Nouvelles
The work by the team of Professor Sylvain Martel, Director of Polytechnique Montréal's Nanorobotics Laboratory, is among Québec Science magazine's 10 top discoveries of 2011
The Polytechnique discovery consists of precisely targeting cancerous cells without exposing the healthy surrounding tissue to
the toxic effects of the medication being administered -- once an oncologist's dream and now en route to becoming a medical
reality because of the work of Professor Martel's team.

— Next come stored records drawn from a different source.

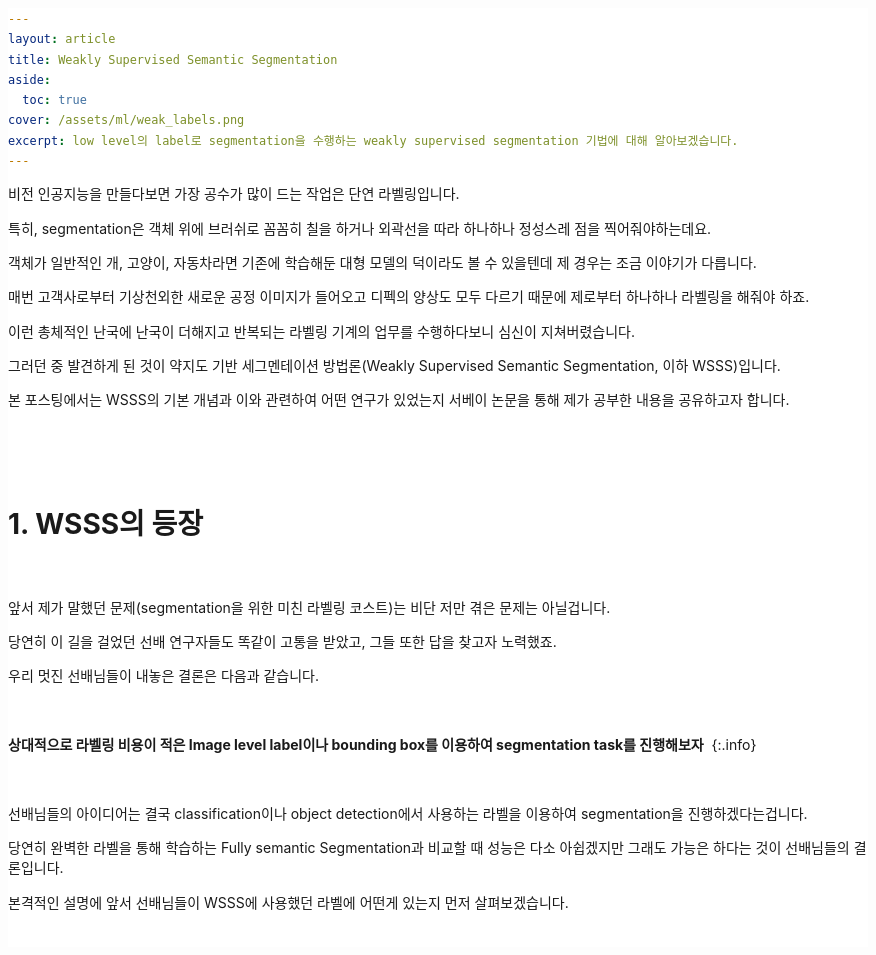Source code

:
 ```yaml
---
layout: article
title: Weakly Supervised Semantic Segmentation
aside:
  toc: true
cover: /assets/ml/weak_labels.png
excerpt: low level의 label로 segmentation을 수행하는 weakly supervised segmentation 기법에 대해 알아보겠습니다. 
---
```


비전 인공지능을 만들다보면 가장 공수가 많이 드는 작업은 단연 라벨링입니다.

특히, segmentation은 객체 위에 브러쉬로 꼼꼼히 칠을 하거나 외곽선을 따라 하나하나 정성스레 점을 찍어줘야하는데요.

객체가 일반적인 개, 고양이, 자동차라면 기존에 학습해둔 대형 모델의 덕이라도 볼 수 있을텐데 제 경우는 조금 이야기가 다릅니다.

매번 고객사로부터 기상천외한 새로운 공정 이미지가 들어오고 디펙의 양상도 모두 다르기 때문에 제로부터 하나하나 라벨링을 해줘야 하죠.

이런 총체적인 난국에 난국이 더해지고 반복되는 라벨링 기계의 업무를 수행하다보니 심신이 지쳐버렸습니다.

그러던 중 발견하게 된 것이 약지도 기반 세그멘테이션 방법론(Weakly Supervised Semantic Segmentation, 이하 WSSS)입니다.

본 포스팅에서는 WSSS의 기본 개념과 이와 관련하여 어떤 연구가 있었는지 서베이 논문을 통해 제가 공부한 내용을 공유하고자 합니다. 

<br>

<br>

# 1. WSSS의 등장 

<br>

앞서 제가 말했던 문제(segmentation을 위한 미친 라벨링 코스트)는 비단 저만 겪은 문제는 아닐겁니다.

당연히 이 길을 걸었던 선배 연구자들도 똑같이 고통을 받았고, 그들 또한 답을 찾고자 노력했죠.

우리 멋진 선배님들이 내놓은 결론은 다음과 같습니다.

<br>

**상대적으로 라벨링 비용이 적은 Image level label이나 bounding box를 이용하여 segmentation task를 진행해보자** 
{:.info}

<br>

선배님들의 아이디어는 결국 classification이나 object detection에서 사용하는 라벨을 이용하여 segmentation을 진행하겠다는겁니다.

당연히 완벽한 라벨을 통해 학습하는 Fully semantic Segmentation과 비교할 때 성능은 다소 아쉽겠지만 그래도 가능은 하다는 것이 선배님들의 결론입니다.

본격적인 설명에 앞서 선배님들이 WSSS에 사용했던 라벨에 어떤게 있는지 먼저 살펴보겠습니다.

<br>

This team is responsible for a spectacular new breakthrough in the field of nanomedicine. Using a magnetic resonance imaging
(MRI) machine, it successfully guided microcarriers loaded with a dose of the anti-cancer drug doxorubicin through the
bloodstream of a living rabbit, right up to a targeted area in the liver, where the drug was gradually and successfully
administered.
This is a medical first that will eventually help improve chemoembolization, a current treatment for liver cancer.

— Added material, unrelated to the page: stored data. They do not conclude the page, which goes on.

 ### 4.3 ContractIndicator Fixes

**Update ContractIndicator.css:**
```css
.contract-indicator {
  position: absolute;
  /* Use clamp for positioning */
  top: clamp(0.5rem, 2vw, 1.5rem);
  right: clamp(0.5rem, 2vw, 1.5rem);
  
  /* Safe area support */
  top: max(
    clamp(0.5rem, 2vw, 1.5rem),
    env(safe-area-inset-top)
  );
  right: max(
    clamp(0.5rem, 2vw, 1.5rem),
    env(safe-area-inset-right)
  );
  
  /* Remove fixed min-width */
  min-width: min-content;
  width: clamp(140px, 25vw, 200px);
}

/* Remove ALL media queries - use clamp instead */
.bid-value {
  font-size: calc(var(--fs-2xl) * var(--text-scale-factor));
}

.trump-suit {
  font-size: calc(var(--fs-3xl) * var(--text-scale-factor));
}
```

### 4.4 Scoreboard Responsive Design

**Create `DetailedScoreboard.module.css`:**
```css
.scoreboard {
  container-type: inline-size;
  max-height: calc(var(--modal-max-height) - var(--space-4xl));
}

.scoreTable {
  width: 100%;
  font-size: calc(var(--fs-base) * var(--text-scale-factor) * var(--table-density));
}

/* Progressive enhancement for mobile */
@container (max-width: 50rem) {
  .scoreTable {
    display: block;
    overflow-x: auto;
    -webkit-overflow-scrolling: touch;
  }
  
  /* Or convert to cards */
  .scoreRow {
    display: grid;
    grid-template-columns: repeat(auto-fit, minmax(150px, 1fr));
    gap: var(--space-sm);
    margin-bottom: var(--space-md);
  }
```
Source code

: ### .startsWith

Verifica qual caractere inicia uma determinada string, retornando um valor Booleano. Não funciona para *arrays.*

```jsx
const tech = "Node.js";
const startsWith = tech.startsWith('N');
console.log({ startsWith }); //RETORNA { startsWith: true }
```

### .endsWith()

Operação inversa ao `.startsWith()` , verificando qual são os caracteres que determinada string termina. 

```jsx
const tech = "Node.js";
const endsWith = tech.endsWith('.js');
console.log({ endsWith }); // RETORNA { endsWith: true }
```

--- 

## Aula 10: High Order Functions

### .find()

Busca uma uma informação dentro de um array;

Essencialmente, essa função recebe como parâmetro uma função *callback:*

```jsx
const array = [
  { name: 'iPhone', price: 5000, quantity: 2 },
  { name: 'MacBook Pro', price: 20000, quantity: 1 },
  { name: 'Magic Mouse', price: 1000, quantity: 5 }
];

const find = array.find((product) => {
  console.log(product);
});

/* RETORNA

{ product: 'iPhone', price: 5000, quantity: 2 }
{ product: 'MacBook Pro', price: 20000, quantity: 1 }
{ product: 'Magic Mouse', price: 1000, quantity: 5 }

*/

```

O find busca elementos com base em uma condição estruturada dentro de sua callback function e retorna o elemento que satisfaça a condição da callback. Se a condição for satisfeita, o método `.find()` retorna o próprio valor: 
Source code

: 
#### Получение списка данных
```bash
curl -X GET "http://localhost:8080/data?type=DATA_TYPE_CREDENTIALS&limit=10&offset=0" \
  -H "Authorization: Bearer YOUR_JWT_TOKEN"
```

Bravo to Pierre Pouponneau for his PhD project!
The microcarriers used for the experiment were developed by Pierre Pouponneau, a PhD candidate under the joint direction of
Professors Jean-Christophe Leroux and Martel. These drug-delivery agents, called therapeutic magnetic microcarriers (TMMCs),
are biodegradable polymer particles measuring 50 micrometers in diameter -- just under the breadth of a hair -- that
encapsulate a dose of a therapeutic agent along with magnetic nanoparticles. Acting as minuscule magnets, the nanoparticles are
what allow the MRI machine to guide the microcarriers through the blood vessels to a targeted organ.
Our heartiest congratulations to Professor Martel and his team!